The guidelines issued to authorities were also clarified in the wake of the Schrems II judgment, and the data protection authorities' responsibility for the supervision of international transfers of data was emphasised. The Office of the Data Protection Ombudsman announced in the autumn that it would enhance the supervision of transfers of personal data.
Supporting controllers in ensuring data protection
The Office of the Data Protection Ombudsman and TIEKE Finnish Information Society Development Centre were granted 2020 EU funding for the GDPR2DSM project aiming to develop an easy-to-use data protection tool for SMEs in cooperation with the companies. Co-development of the tool with the companies started with a workshop for 30 participants held in June. The first version of the tool was published in October.
As part of the project, the Office of the Data Protection Ombudsman and TIEKE held free webinars on data protection for SMEs in cooperation with partners. We organised a total of fourteen webinars on themes requested by the companies during the year. Development of the data protection tool and events around the project will continue in 2022. The project is funded by the Citizens, Equality, Rights and Values EU programme.
Tietosuojavaltuutetun toimisto laati keväällä tietosuojan vaikutustenarviointia koskevan ohjeen rekisterinpitäjien tueksi. Ohjeen rinnalle laadittiin myös yksinkertainen Excel-kirjaamistyökalu, jota rekisterinpitäjät voivat halutessaan hyödyntää vaikutustenarvioinnin tekemisessä. Ohjetta voi soveltuvin osin käyttää myös rikosasioiden tietosuojalain mukaiseen vaikutustenarviointiin. Tietosuojan vaikutustenarvioinnin tarkoituksena on tunnistaa ja vähentää henkilötietojen käsittelyyn liittyviä riskejä sekä tuottaa aineistoa, jolla tietosuojasääntelyn noudattaminen voidaan osoittaa.
Personnel and finances
The number of personnel employed by the Office of the Data Protection Ombudsman increased in 2021. A total of 55 people were employed by the Office of the Data Protection Ombudsman at the end of 2021.
Three customer service teams operate in the Office of the Data Protection Ombudsman.

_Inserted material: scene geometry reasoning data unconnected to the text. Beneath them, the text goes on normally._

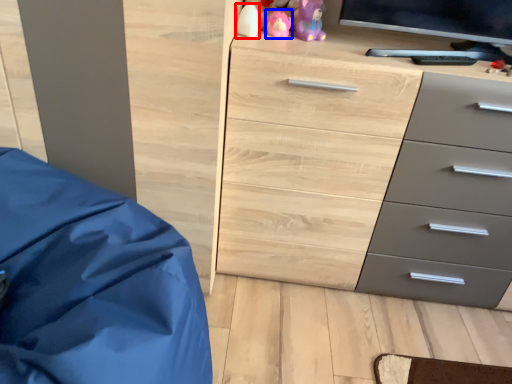
Question: Which of the following is the farthest to the observer, toy (highlighted by a red box) or toy (highlighted by a blue box)?

Choices:
 (A) toy
 (B) toy

Answer: (B)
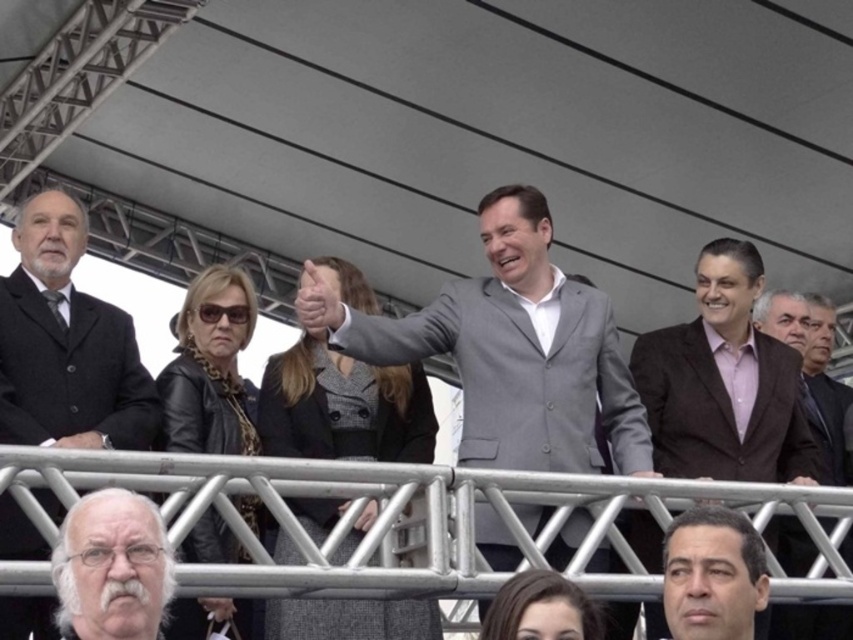
Can you confirm if brown textured suit at right is bigger than gray woolen blazer at center?

Correct, brown textured suit at right is larger in size than gray woolen blazer at center.

Who is taller, brown textured suit at right or gray woolen blazer at center?

Standing taller between the two is brown textured suit at right.

Is point (764, 381) behind point (325, 604)?

That is True.

The image size is (853, 640). What are the coordinates of `brown textured suit at right` in the screenshot? It's located at (724, 381).

Between silver metallic rail at center and gray woolen blazer at center, which one has more height?

Standing taller between the two is gray woolen blazer at center.

Can you confirm if silver metallic rail at center is wider than gray woolen blazer at center?

Correct, the width of silver metallic rail at center exceeds that of gray woolen blazer at center.

Who is more distant from viewer, (804, 580) or (403, 384)?

Positioned behind is point (403, 384).

The image size is (853, 640). What are the coordinates of `silver metallic rail at center` in the screenshot? It's located at (416, 518).

Which is below, silver metallic rail at center or gray suit at center?

silver metallic rail at center is lower down.

Does silver metallic rail at center appear over gray suit at center?

No, silver metallic rail at center is not above gray suit at center.

Which is in front, point (787, 499) or point (538, 438)?

Point (787, 499) is in front.

You are a GUI agent. You are given a task and a screenshot of the screen. Output one action in this format:
    pyautogui.click(x=<x>, y=<y>)
    Task: Click on the silver metallic rail at center
    This screenshot has width=853, height=640.
    Given the screenshot: What is the action you would take?
    pyautogui.click(x=416, y=518)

As a rule, one of them focuses on the private sector and cross-border matters, the second on the public sector and international matters and the third on matters related to the Data Protection Law Enforcement Directive and the Act on the Processing of Personal Data in Criminal Matters and in Connection with Maintaining National Security. The Office's administrative, advisory and registry services have been centralised in the Administrative Unit. The Joint Functions team includes the IT senior specialists, communications and the Data Protection Officer. In addition, separate development teams coordinate practices and projects related to certain themes, such as personal data breaches, the rights of the data subject and impact assessments.

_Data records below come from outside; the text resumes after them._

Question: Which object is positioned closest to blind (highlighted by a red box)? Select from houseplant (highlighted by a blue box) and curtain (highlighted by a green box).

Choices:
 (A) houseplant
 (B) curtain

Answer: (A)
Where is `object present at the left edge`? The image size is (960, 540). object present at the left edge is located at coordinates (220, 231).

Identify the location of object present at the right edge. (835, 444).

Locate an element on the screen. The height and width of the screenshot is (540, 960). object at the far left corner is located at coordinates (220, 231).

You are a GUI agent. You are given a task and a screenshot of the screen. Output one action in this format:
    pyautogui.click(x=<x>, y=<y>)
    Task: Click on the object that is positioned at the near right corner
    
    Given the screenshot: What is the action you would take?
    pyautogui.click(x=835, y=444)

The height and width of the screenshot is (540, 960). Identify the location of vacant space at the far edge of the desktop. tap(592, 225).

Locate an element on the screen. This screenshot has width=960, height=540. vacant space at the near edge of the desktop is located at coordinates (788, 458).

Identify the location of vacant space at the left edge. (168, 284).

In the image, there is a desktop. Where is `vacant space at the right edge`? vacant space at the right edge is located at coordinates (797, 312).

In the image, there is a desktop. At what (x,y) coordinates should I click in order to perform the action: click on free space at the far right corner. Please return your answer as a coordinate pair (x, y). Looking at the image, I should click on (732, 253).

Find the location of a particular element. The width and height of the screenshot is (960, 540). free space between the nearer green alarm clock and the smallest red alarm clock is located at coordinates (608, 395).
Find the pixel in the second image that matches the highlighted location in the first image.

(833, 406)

Master of Laws Heljä-Tuulia Pihamaa was appointed Deputy Data Protection Ombudsman and started work in March 2021. As Deputy Data Protection Ombudsman, Pihamaa leads the customer service team focusing on the public sector and national cases.

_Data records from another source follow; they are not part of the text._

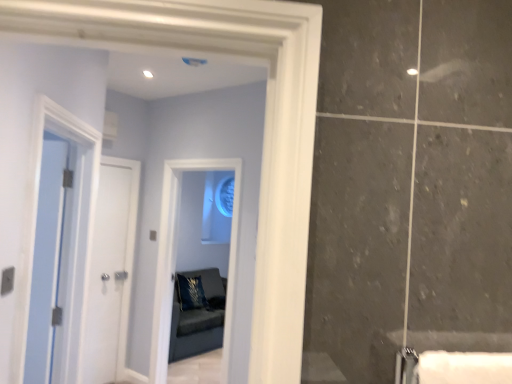
Question: Can you confirm if blue velvet pillow at center is smaller than white glossy door at left, the 2th door in the front-to-back sequence?

Choices:
 (A) yes
 (B) no

Answer: (B)

Question: Is blue velvet pillow at center beside white glossy door at left, which is counted as the first door, starting from the back?

Choices:
 (A) yes
 (B) no

Answer: (B)

Question: Is blue velvet pillow at center not near white glossy door at left, which is counted as the first door, starting from the back?

Choices:
 (A) yes
 (B) no

Answer: (A)

Question: Can you confirm if blue velvet pillow at center is shorter than white glossy door at left, the 2th door in the front-to-back sequence?

Choices:
 (A) yes
 (B) no

Answer: (A)

Question: Does blue velvet pillow at center appear on the right side of white glossy door at left, which is counted as the first door, starting from the back?

Choices:
 (A) yes
 (B) no

Answer: (A)

Question: From the image's perspective, is blue glass window at center above or below white glossy door at left, which is counted as the first door, starting from the back?

Choices:
 (A) above
 (B) below

Answer: (A)

Question: Based on their sizes in the image, would you say blue glass window at center is bigger or smaller than white glossy door at left, which is counted as the first door, starting from the back?

Choices:
 (A) small
 (B) big

Answer: (B)

Question: In terms of height, does blue glass window at center look taller or shorter compared to white glossy door at left, which is counted as the first door, starting from the back?

Choices:
 (A) tall
 (B) short

Answer: (A)

Question: Would you say blue glass window at center is to the left or to the right of white glossy door at left, which is counted as the first door, starting from the back, in the picture?

Choices:
 (A) right
 (B) left

Answer: (A)

Question: Choose the correct answer: Is clear glass mirror at center inside white glossy door at left, which is counted as the first door, starting from the back, or outside it?

Choices:
 (A) inside
 (B) outside

Answer: (B)

Question: From the image's perspective, is clear glass mirror at center located above or below white glossy door at left, the 2th door in the front-to-back sequence?

Choices:
 (A) below
 (B) above

Answer: (B)

Question: Is clear glass mirror at center bigger or smaller than white glossy door at left, which is counted as the first door, starting from the back?

Choices:
 (A) big
 (B) small

Answer: (A)

Question: Is clear glass mirror at center taller or shorter than white glossy door at left, the 2th door in the front-to-back sequence?

Choices:
 (A) short
 (B) tall

Answer: (A)

Question: In terms of height, does clear glass mirror at center look taller or shorter compared to blue glass window at center?

Choices:
 (A) short
 (B) tall

Answer: (A)

Question: From the image's perspective, is clear glass mirror at center located above or below blue glass window at center?

Choices:
 (A) above
 (B) below

Answer: (A)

With the persistence of COVID-19 restrictions and the remote work order, remote work practices and digital ways of working became established in the day-to-day operations of the Office.
The backlog-clearance project initiated at the beginning of 2020 was still reflected in the personnel of the Office. The contribution of fixed-term 'backlog clearers' has been increasingly allocated to the processing of pending cases since 2020.